Saved data entries
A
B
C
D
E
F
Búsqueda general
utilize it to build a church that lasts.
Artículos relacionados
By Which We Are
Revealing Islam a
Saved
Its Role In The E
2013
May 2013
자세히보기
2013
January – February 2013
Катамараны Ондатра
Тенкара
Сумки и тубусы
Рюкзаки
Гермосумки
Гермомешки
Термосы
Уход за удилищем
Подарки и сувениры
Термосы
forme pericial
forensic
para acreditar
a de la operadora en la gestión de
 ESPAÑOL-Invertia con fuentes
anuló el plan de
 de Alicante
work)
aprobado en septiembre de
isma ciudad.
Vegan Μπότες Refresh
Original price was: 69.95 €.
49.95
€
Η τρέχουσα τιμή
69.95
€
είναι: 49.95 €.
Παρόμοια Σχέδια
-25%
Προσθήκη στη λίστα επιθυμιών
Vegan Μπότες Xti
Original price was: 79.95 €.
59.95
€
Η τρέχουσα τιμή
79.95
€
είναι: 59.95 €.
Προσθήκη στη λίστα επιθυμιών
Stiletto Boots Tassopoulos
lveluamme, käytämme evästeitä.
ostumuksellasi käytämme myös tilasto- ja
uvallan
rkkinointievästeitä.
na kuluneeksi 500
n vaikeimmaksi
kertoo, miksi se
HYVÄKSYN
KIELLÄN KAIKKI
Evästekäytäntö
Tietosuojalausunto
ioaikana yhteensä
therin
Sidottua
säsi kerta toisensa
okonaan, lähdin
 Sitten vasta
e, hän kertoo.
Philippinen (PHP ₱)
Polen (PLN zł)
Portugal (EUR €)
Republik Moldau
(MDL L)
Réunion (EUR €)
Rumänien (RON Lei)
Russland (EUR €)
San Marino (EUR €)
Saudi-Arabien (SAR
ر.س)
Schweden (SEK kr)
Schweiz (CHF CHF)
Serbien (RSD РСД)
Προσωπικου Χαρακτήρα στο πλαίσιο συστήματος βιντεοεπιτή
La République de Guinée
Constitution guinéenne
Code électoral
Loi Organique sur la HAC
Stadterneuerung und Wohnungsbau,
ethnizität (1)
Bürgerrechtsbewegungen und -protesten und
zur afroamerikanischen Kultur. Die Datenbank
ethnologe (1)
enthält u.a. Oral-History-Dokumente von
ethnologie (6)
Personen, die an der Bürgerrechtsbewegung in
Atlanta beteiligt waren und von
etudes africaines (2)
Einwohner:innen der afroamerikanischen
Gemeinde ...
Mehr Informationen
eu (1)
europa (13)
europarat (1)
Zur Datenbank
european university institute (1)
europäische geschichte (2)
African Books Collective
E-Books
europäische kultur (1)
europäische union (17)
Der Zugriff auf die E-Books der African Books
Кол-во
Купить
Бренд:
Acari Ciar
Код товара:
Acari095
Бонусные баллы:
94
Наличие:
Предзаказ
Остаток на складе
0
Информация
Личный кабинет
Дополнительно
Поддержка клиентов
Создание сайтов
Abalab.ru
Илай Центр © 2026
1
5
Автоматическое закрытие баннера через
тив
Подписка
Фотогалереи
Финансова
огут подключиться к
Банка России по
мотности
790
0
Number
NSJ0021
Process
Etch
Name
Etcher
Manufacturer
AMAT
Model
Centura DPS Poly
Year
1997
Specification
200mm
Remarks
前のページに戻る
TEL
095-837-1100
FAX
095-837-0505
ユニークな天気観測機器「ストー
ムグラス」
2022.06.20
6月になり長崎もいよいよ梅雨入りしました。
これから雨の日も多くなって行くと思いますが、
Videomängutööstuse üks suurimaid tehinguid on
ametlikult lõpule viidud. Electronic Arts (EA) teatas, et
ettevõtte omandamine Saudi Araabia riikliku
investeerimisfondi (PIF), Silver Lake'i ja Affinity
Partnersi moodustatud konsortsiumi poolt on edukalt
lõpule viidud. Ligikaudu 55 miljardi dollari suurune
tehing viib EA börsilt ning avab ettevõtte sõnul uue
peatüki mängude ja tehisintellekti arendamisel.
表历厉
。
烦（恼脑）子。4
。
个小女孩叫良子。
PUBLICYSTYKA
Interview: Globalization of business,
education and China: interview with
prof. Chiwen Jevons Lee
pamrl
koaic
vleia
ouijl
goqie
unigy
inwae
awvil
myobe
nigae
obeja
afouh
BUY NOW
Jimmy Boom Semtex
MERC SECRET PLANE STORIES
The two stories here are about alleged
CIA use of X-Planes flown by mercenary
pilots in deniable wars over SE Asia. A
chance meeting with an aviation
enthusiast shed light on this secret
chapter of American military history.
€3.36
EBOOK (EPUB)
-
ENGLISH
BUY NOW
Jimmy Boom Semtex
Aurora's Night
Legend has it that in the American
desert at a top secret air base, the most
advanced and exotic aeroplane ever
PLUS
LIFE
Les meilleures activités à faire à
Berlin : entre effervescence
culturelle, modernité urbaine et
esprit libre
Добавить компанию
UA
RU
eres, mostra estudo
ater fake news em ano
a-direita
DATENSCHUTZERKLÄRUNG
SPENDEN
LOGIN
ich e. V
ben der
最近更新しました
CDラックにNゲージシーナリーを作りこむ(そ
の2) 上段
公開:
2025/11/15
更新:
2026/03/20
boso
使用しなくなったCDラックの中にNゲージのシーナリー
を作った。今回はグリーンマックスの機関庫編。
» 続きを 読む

**Job item:** Render every line of the records above as a JSON list of strings, one string per line, leaving out blank lines.

**Task answer:**
[
  "A",
  "B",
  "C",
  "D",
  "E",
  "F",
  "Búsqueda general",
  "utilize it to build a church that lasts.",
  "Artículos relacionados",
  "By Which We Are",
  "Revealing Islam a",
  "Saved",
  "Its Role In The E",
  "2013",
  "May 2013",
  "자세히보기",
  "2013",
  "January – February 2013",
  "Катамараны Ондатра",
  "Тенкара",
  "Сумки и тубусы",
  "Рюкзаки",
  "Гермосумки",
  "Гермомешки",
  "Термосы",
  "Уход за удилищем",
  "Подарки и сувениры",
  "Термосы",
  "forme pericial",
  "forensic",
  "para acreditar",
  "a de la operadora en la gestión de",
  " ESPAÑOL-Invertia con fuentes",
  "anuló el plan de",
  " de Alicante",
  "work)",
  "aprobado en septiembre de",
  "isma ciudad.",
  "Vegan Μπότες Refresh",
  "Original price was: 69.95 €.",
  "49.95",
  "€",
  "Η τρέχουσα τιμή",
  "69.95",
  "€",
  "είναι: 49.95 €.",
  "Παρόμοια Σχέδια",
  "-25%",
  "Προσθήκη στη λίστα επιθυμιών",
  "Vegan Μπότες Xti",
  "Original price was: 79.95 €.",
  "59.95",
  "€",
  "Η τρέχουσα τιμή",
  "79.95",
  "€",
  "είναι: 59.95 €.",
  "Προσθήκη στη λίστα επιθυμιών",
  "Stiletto Boots Tassopoulos",
  "lveluamme, käytämme evästeitä.",
  "ostumuksellasi käytämme myös tilasto- ja",
  "uvallan",
  "rkkinointievästeitä.",
  "na kuluneeksi 500",
  "n vaikeimmaksi",
  "kertoo, miksi se",
  "HYVÄKSYN",
  "KIELLÄN KAIKKI",
  "Evästekäytäntö",
  "Tietosuojalausunto",
  "ioaikana yhteensä",
  "therin",
  "Sidottua",
  "säsi kerta toisensa",
  "okonaan, lähdin",
  " Sitten vasta",
  "e, hän kertoo.",
  "Philippinen (PHP ₱)",
  "Polen (PLN zł)",
  "Portugal (EUR €)",
  "Republik Moldau",
  "(MDL L)",
  "Réunion (EUR €)",
  "Rumänien (RON Lei)",
  "Russland (EUR €)",
  "San Marino (EUR €)",
  "Saudi-Arabien (SAR",
  "ر.س)",
  "Schweden (SEK kr)",
  "Schweiz (CHF CHF)",
  "Serbien (RSD РСД)",
  "Προσωπικου Χαρακτήρα στο πλαίσιο συστήματος βιντεοεπιτή",
  "La République de Guinée",
  "Constitution guinéenne",
  "Code électoral",
  "Loi Organique sur la HAC",
  "Stadterneuerung und Wohnungsbau,",
  "ethnizität (1)",
  "Bürgerrechtsbewegungen und -protesten und",
  "zur afroamerikanischen Kultur. Die Datenbank",
  "ethnologe (1)",
  "enthält u.a. Oral-History-Dokumente von",
  "ethnologie (6)",
  "Personen, die an der Bürgerrechtsbewegung in",
  "Atlanta beteiligt waren und von",
  "etudes africaines (2)",
  "Einwohner:innen der afroamerikanischen",
  "Gemeinde ...",
  "Mehr Informationen",
  "eu (1)",
  "europa (13)",
  "europarat (1)",
  "Zur Datenbank",
  "european university institute (1)",
  "europäische geschichte (2)",
  "African Books Collective",
  "E-Books",
  "europäische kultur (1)",
  "europäische union (17)",
  "Der Zugriff auf die E-Books der African Books",
  "Кол-во",
  "Купить",
  "Бренд:",
  "Acari Ciar",
  "Код товара:",
  "Acari095",
  "Бонусные баллы:",
  "94",
  "Наличие:",
  "Предзаказ",
  "Остаток на складе",
  "0",
  "Информация",
  "Личный кабинет",
  "Дополнительно",
  "Поддержка клиентов",
  "Создание сайтов",
  "Abalab.ru",
  "Илай Центр © 2026",
  "1",
  "5",
  "Автоматическое закрытие баннера через",
  "тив",
  "Подписка",
  "Фотогалереи",
  "Финансова",
  "огут подключиться к",
  "Банка России по",
  "мотности",
  "790",
  "0",
  "Number",
  "NSJ0021",
  "Process",
  "Etch",
  "Name",
  "Etcher",
  "Manufacturer",
  "AMAT",
  "Model",
  "Centura DPS Poly",
  "Year",
  "1997",
  "Specification",
  "200mm",
  "Remarks",
  "前のページに戻る",
  "TEL",
  "095-837-1100",
  "FAX",
  "095-837-0505",
  "ユニークな天気観測機器「ストー",
  "ムグラス」",
  "2022.06.20",
  "6月になり長崎もいよいよ梅雨入りしました。",
  "これから雨の日も多くなって行くと思いますが、",
  "Videomängutööstuse üks suurimaid tehinguid on",
  "ametlikult lõpule viidud. Electronic Arts (EA) teatas, et",
  "ettevõtte omandamine Saudi Araabia riikliku",
  "investeerimisfondi (PIF), Silver Lake'i ja Affinity",
  "Partnersi moodustatud konsortsiumi poolt on edukalt",
  "lõpule viidud. Ligikaudu 55 miljardi dollari suurune",
  "tehing viib EA börsilt ning avab ettevõtte sõnul uue",
  "peatüki mängude ja tehisintellekti arendamisel.",
  "表历厉",
  "。",
  "烦（恼脑）子。4",
  "。",
  "个小女孩叫良子。",
  "PUBLICYSTYKA",
  "Interview: Globalization of business,",
  "education and China: interview with",
  "prof. Chiwen Jevons Lee",
  "pamrl",
  "koaic",
  "vleia",
  "ouijl",
  "goqie",
  "unigy",
  "inwae",
  "awvil",
  "myobe",
  "nigae",
  "obeja",
  "afouh",
  "BUY NOW",
  "Jimmy Boom Semtex",
  "MERC SECRET PLANE STORIES",
  "The two stories here are about alleged",
  "CIA use of X-Planes flown by mercenary",
  "pilots in deniable wars over SE Asia. A",
  "chance meeting with an aviation",
  "enthusiast shed light on this secret",
  "chapter of American military history.",
  "€3.36",
  "EBOOK (EPUB)",
  "-",
  "ENGLISH",
  "BUY NOW",
  "Jimmy Boom Semtex",
  "Aurora's Night",
  "Legend has it that in the American",
  "desert at a top secret air base, the most",
  "advanced and exotic aeroplane ever",
  "PLUS",
  "LIFE",
  "Les meilleures activités à faire à",
  "Berlin : entre effervescence",
  "culturelle, modernité urbaine et",
  "esprit libre",
  "Добавить компанию",
  "UA",
  "RU",
  "eres, mostra estudo",
  "ater fake news em ano",
  "a-direita",
  "DATENSCHUTZERKLÄRUNG",
  "SPENDEN",
  "LOGIN",
  "ich e. V",
  "ben der",
  "最近更新しました",
  "CDラックにNゲージシーナリーを作りこむ(そ",
  "の2) 上段",
  "公開:",
  "2025/11/15",
  "更新:",
  "2026/03/20",
  "boso",
  "使用しなくなったCDラックの中にNゲージのシーナリー",
  "を作った。今回はグリーンマックスの機関庫編。",
  "» 続きを 読む"
]